Saturday, October 24, 2009

petty assholes

I go out in the fucking rain in order to get dinner. Spend my hard earned money for a job I give two shits about in order to start saving for my career, pay down my debt, and move out for good.

And what happens? So and so comes in with a small plate of food from a person who could not summon the energy for close to a year to cook. Someone who is petty, vindictive, and a user -- and family. So suddenly this person is up for cooking when they see a paycheck coming in?

I already let so and so know that I have zero interest in eating any food this person may suddenly start creating as I suspected that this person might. Each time I was able to predict with 100% accuracy what this person's behavior was and what they were going to do.

Then we flash forward to so and so being an idiot and continuing to push for saint of the century by being everybody's friend and not wanting to upset anybody. I went in the fucking rain for the food. I went in the fucking rain because we were in agreement, at least I thought we were, about whether to take any fucking handouts from the vindictive petty one again.

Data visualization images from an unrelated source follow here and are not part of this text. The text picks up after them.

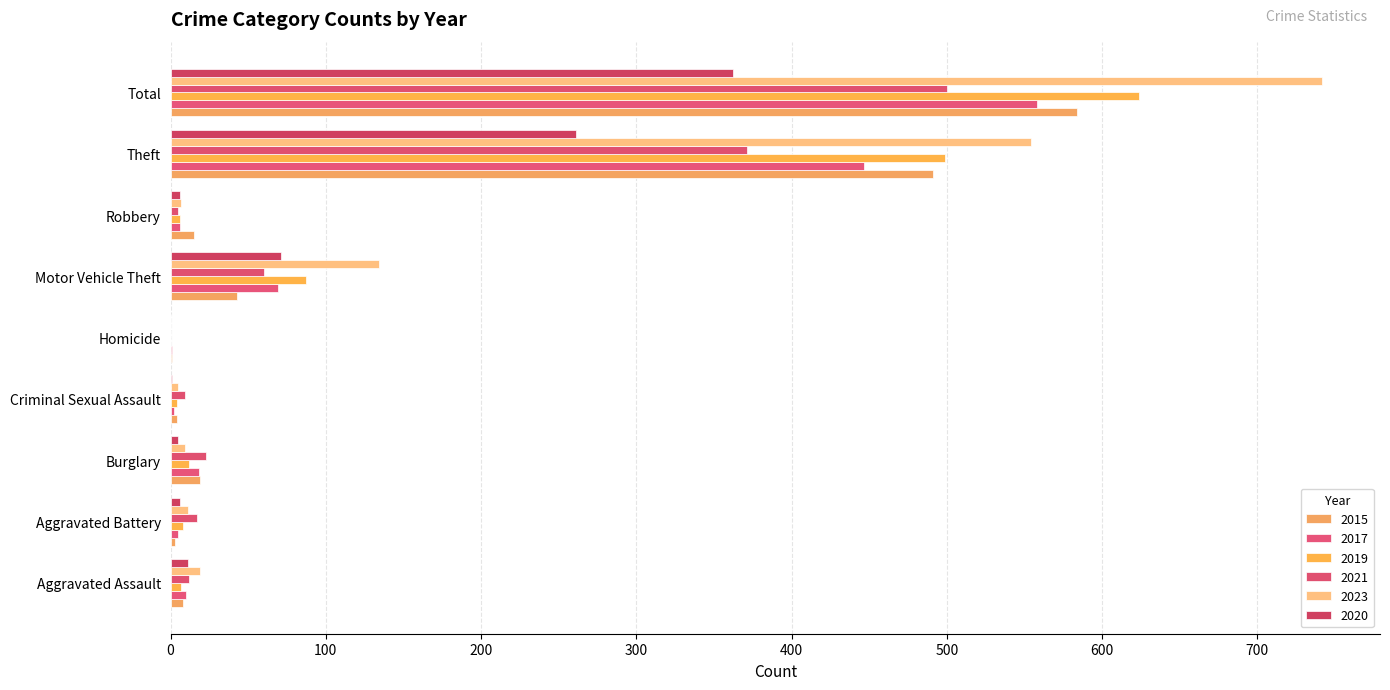

How many distinct data groups are displayed?

6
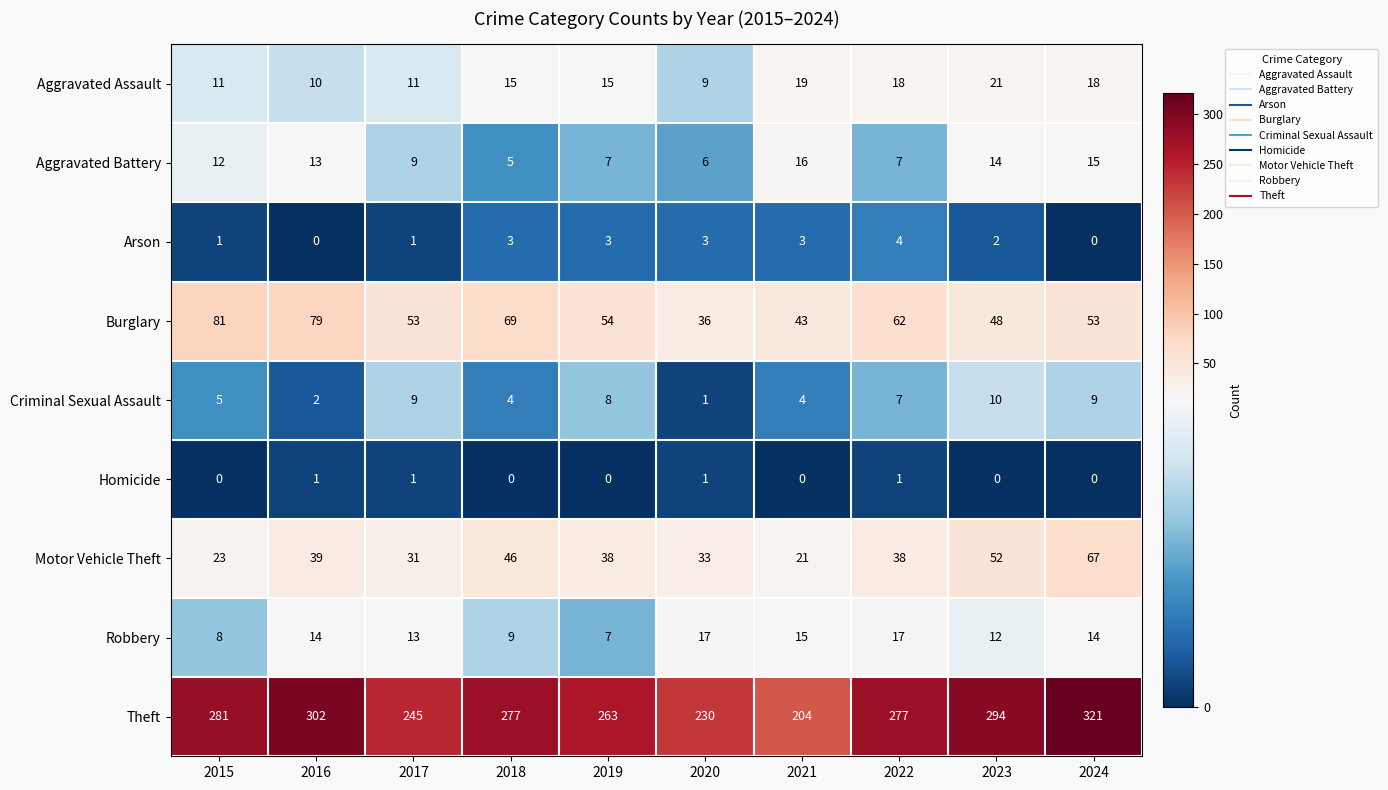

How many Criminal Sexual Assault values are between 4 and 9?

7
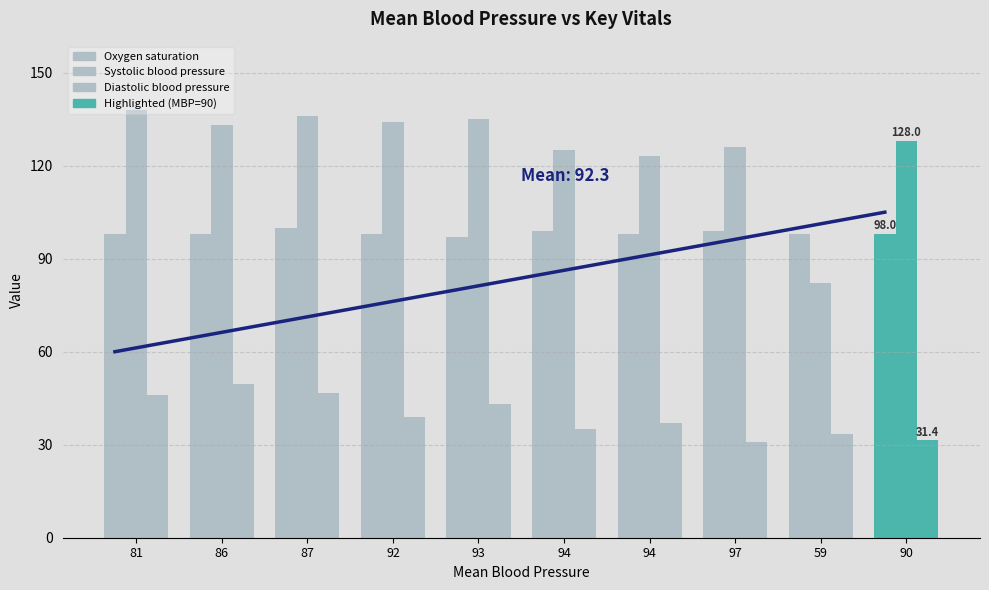

What is the difference between the maximum and minimum values in the Systolic blood pressure series?

56.0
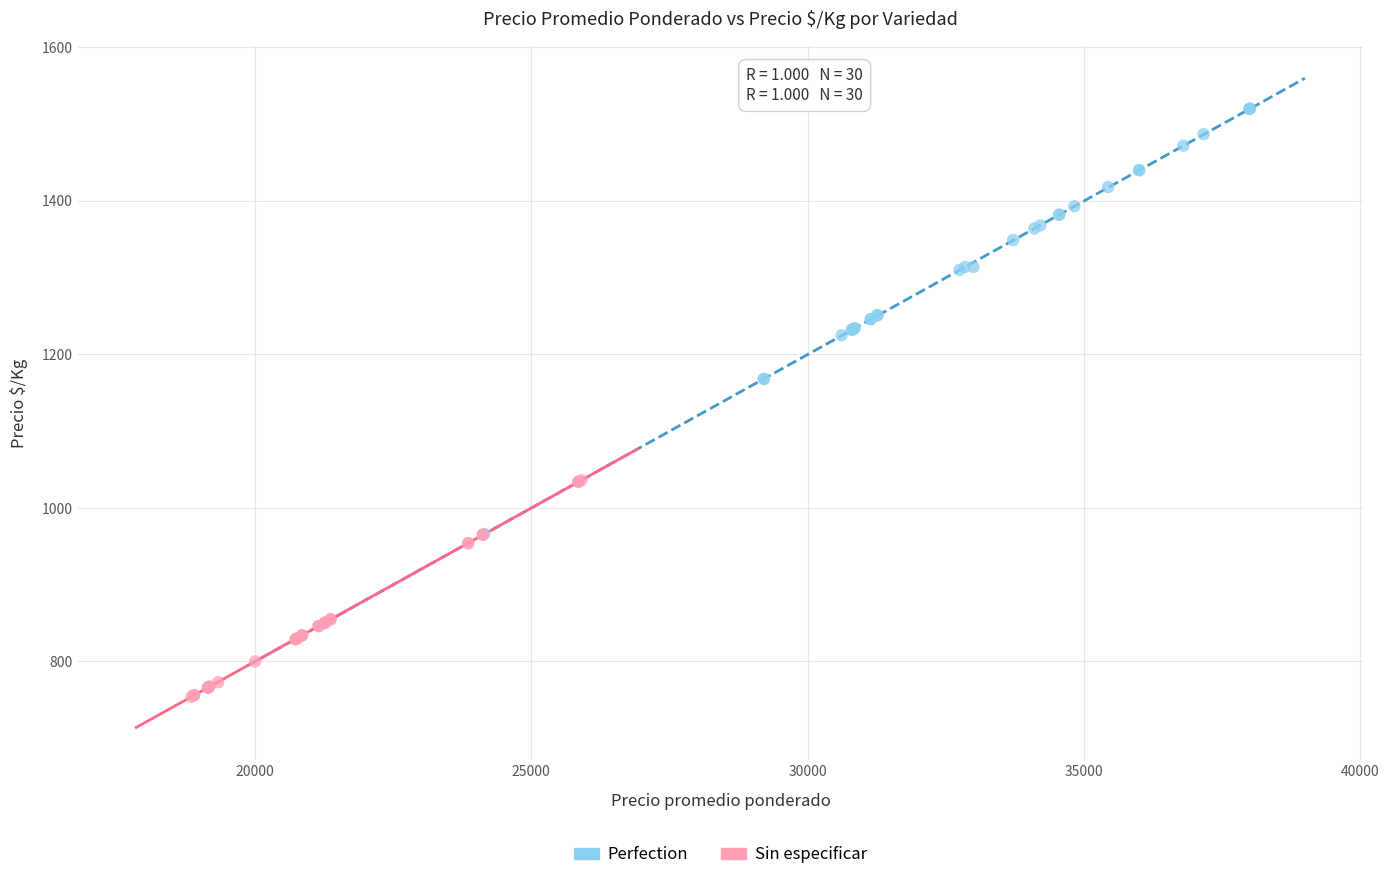

What are all the series names shown in the legend?

Perfection, Sin especificar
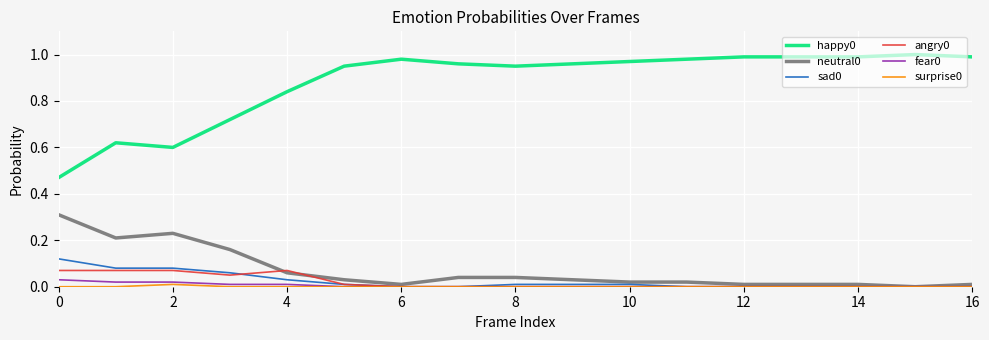

True or false: happy0 and sad0 cross at least once.

False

Of course, so and so wonders why they haven't been able to get the petty one out of the house. Because they've enabled the petty one to death. But hey, blood is thicker than water, right? Let's let them step all over us, run the show, run our lives, simply because the petty one squatted you out?

Not all mothers are mothers. Anyone can give birth. The mother part comes from actually nuturing and taking care of you, looking out for you, putting your needs above one's own. Yet I don't see that here, there's certainly no history of that here. And yet, the blood calls. Blood is thicker than water to justify being abused and taken advantage of.

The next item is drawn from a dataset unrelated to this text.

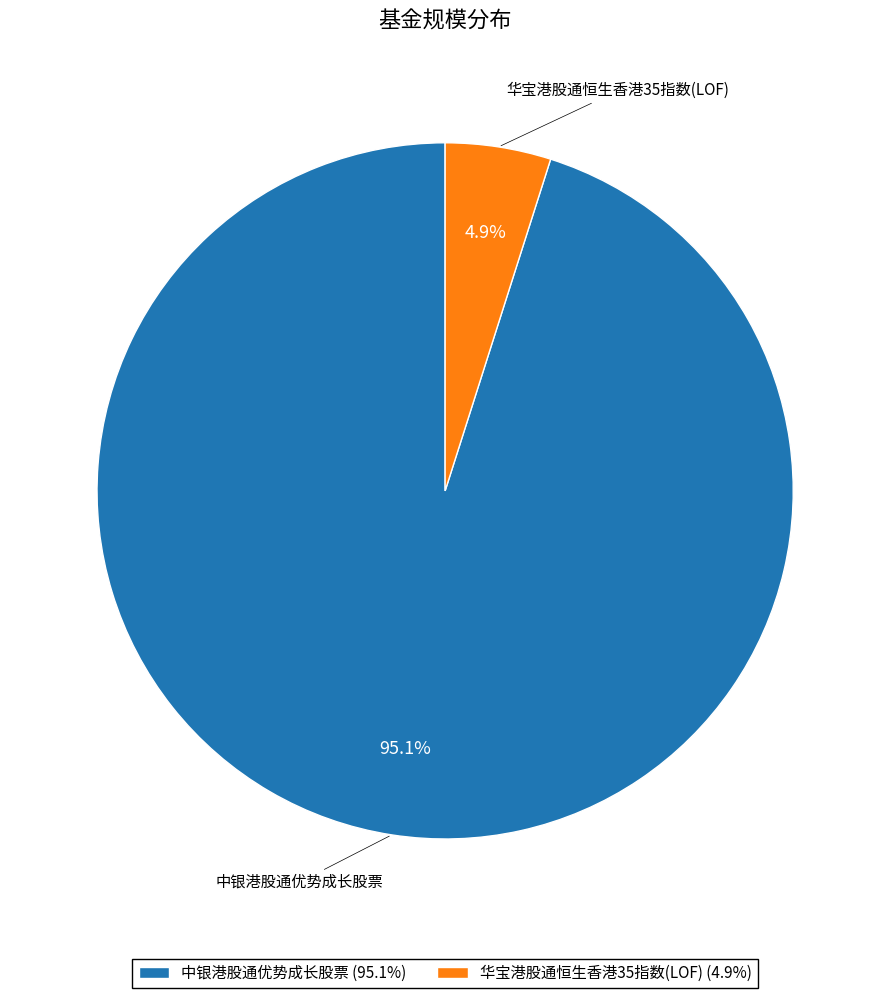

To the nearest percent, what is the difference between the largest and smallest slice percentages?

90%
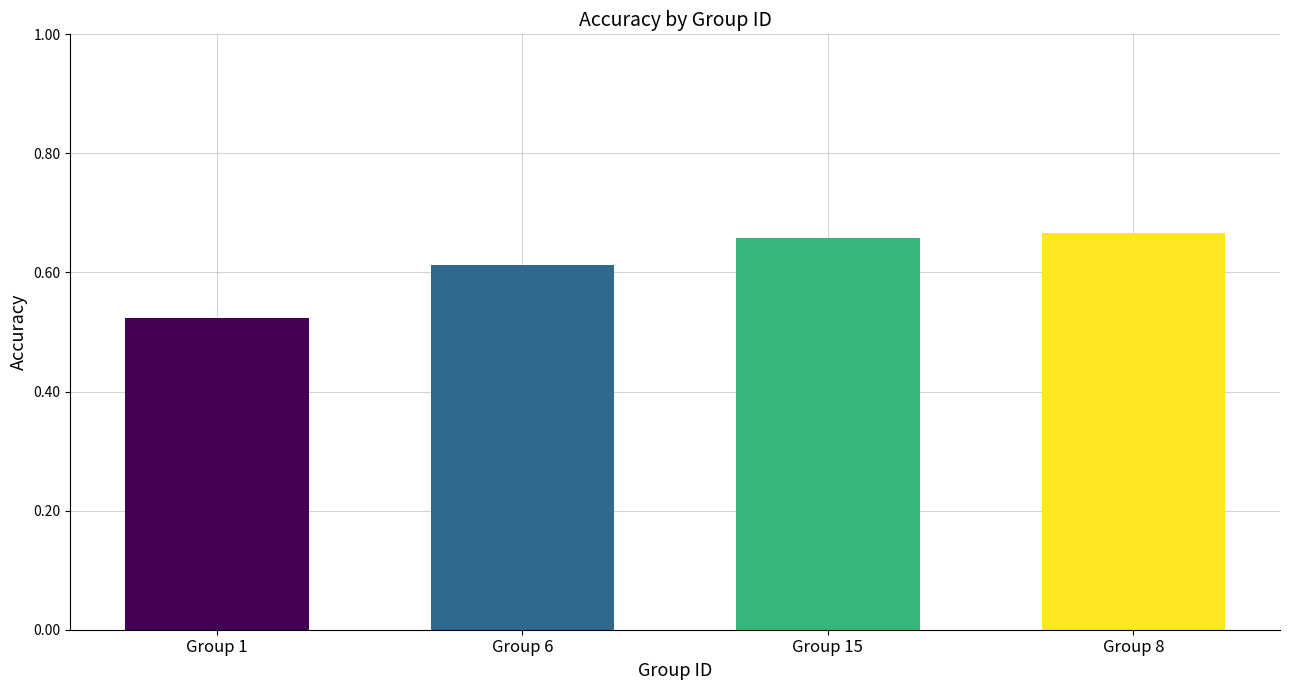

What is the label of the 2nd bar from the right?

Group 15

This is why as time has gone on, I have totally lost interest, have become actually disappointed and now repulsed by the bullshit that is allowed to occur simply because of relations.

This is total bullshit. And I hope so and so finds someone who likes being made a carpet as much as so and so does because by doing what so and so is doing, and then harping on another relative who is using tough love tactics on this same petty person by saying "good luck, I tried, it doesn't work" tells me that the only difference is that this other person actually has a more healthier sense of self and is actually concerned about the petty one getting off their haunches and getting a life of their own so they are not a burden to the family or anyone else for that matter.

There's nothing wrong with this. Yet it scares so and so to death. So and so likes to have people dependent on them, makes them feel important and useful.

I am so fucking done. If I could come into some major funds, I'd be out of here and out of their lives in a heartbeat because so and so simply doesn't want to understand that in order to have their own life, they have to claim it and if it means putting so called user family 'over there' at a distance, so be it. But so and so won't do it no matter how much so and so is put upon. So and so likes being abused and can't imagine a life doing anything else to the point that they can only think of suicide if things WERE to get worse. So and so cannot imagine just getting their own life, this is way too scary for her.

I'm glad I was able to write this down because I was actually angry about this tired old topic we keep dancing about on. It's time to take that old record off and find a new one.

Although my tactic is: if you are a mean spiteful turd to me, I will give you exactly what you dish out and you will eat it. Fuck you.